Tasks to complete
**1.** Answer these questions using the passage on household spending.
(a) How much was filling the petrol tank costing the father on the show?
(b) What kind of houses did the people on the show live in?
(c) What total does the passage give for April 2022?
**2.** Summarize the passage on household spending in two sentences.

Passage

The BBC didn't say what the bills were, except occasionally for the fuel. There was a dad with a car and a motorcycle; he needs one or the other to get to work, and filling the petrol tank was costing him £79. (I've just looked online, and it's certainly more than that now.) I felt very grateful that we don't have a car and also that we have a small, well-insulated flat. The people on the show lived in small, two-storey houses. I hate to think what they might be paying in rent. 

The reality of food poverty made me reluctant to blog about our monthly grocery shop and takeout/cafe sprees, but truth is what is. I will stress that our monthly grocery shop includes all items we need that we can get from Tesco, Aldi, Lidl, Sainsbury's, or (rarely) Waitrose: cold medication, tissues, soap, dish soap, pens--all the ephemeral household items. If it comes from a supermarket and it's for our indoor use, I mark it down as "Grocs." 

April 2022: Groceries: £372.23; RBCT (Restaurants, Bars, Cafes, Takeaway): £74.10. Total: £446.33.

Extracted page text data
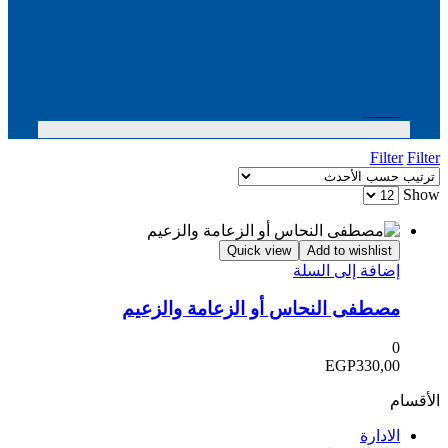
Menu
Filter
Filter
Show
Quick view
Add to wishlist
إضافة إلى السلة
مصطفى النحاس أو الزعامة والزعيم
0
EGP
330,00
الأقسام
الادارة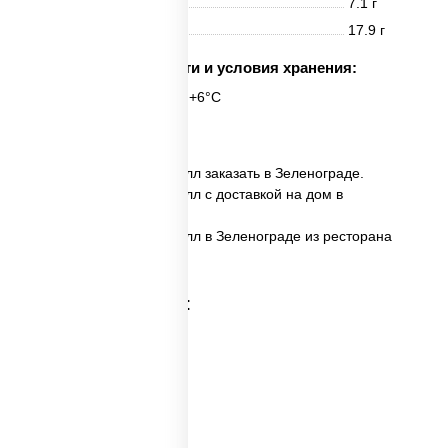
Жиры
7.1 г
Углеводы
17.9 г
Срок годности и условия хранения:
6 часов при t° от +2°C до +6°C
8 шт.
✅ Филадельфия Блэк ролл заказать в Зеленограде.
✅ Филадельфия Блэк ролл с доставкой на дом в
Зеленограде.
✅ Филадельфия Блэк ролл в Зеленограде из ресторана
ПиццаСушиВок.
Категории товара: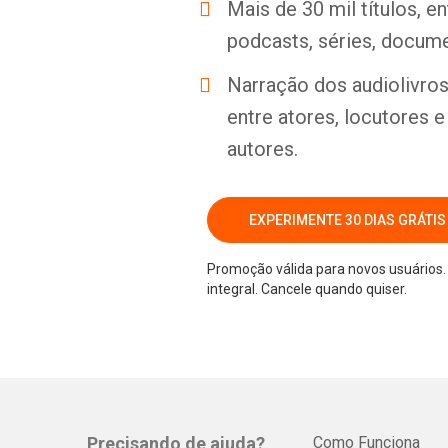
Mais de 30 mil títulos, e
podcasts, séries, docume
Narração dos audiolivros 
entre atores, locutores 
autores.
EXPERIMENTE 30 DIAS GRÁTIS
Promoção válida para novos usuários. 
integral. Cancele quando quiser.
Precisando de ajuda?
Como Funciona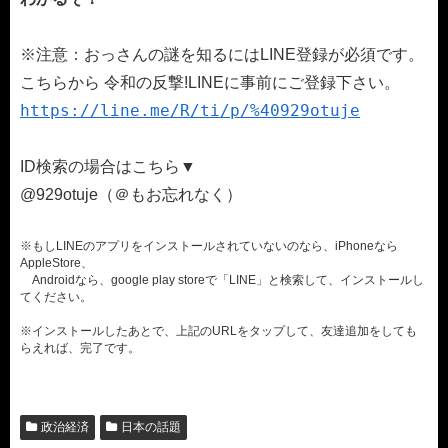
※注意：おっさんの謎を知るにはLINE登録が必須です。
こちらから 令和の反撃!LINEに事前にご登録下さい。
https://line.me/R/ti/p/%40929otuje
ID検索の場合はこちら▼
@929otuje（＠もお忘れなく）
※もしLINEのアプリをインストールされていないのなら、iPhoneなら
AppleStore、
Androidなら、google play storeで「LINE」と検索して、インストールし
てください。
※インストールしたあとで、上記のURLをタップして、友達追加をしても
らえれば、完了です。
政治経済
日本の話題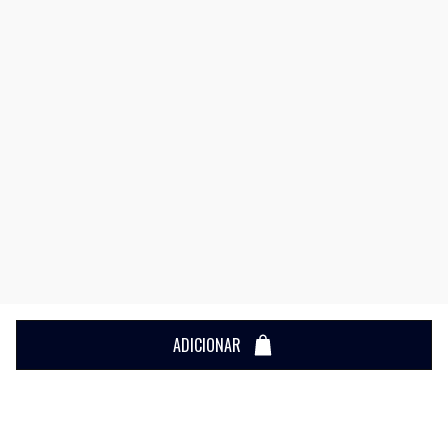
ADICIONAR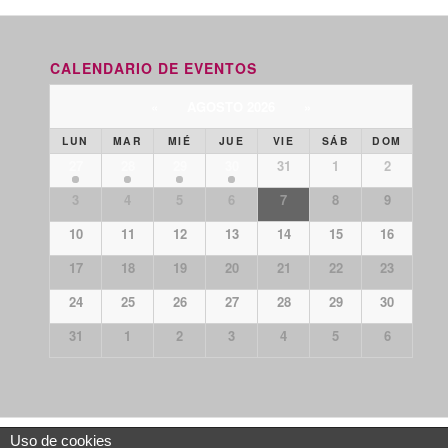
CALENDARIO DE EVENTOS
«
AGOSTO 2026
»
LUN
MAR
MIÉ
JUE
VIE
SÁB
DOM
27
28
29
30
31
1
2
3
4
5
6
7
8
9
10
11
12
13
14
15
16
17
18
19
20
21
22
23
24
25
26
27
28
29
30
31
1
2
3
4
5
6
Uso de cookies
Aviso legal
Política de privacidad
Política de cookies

Numbered answers
**1.**
(a) £79.
(b) Small, two-storey houses.
(c) £446.33.

**2.** The writer recalls a BBC show on which a father was paying £79 to fill his petrol tank, and feels grateful for having no car and a small, well-insulated flat. The writer explains that the monthly grocery figure covers every supermarket item bought for indoor use, and reports April 2022 spending of £372.23 on groceries and £74.10 on restaurants, bars, cafes, and takeaway, for a total of £446.33.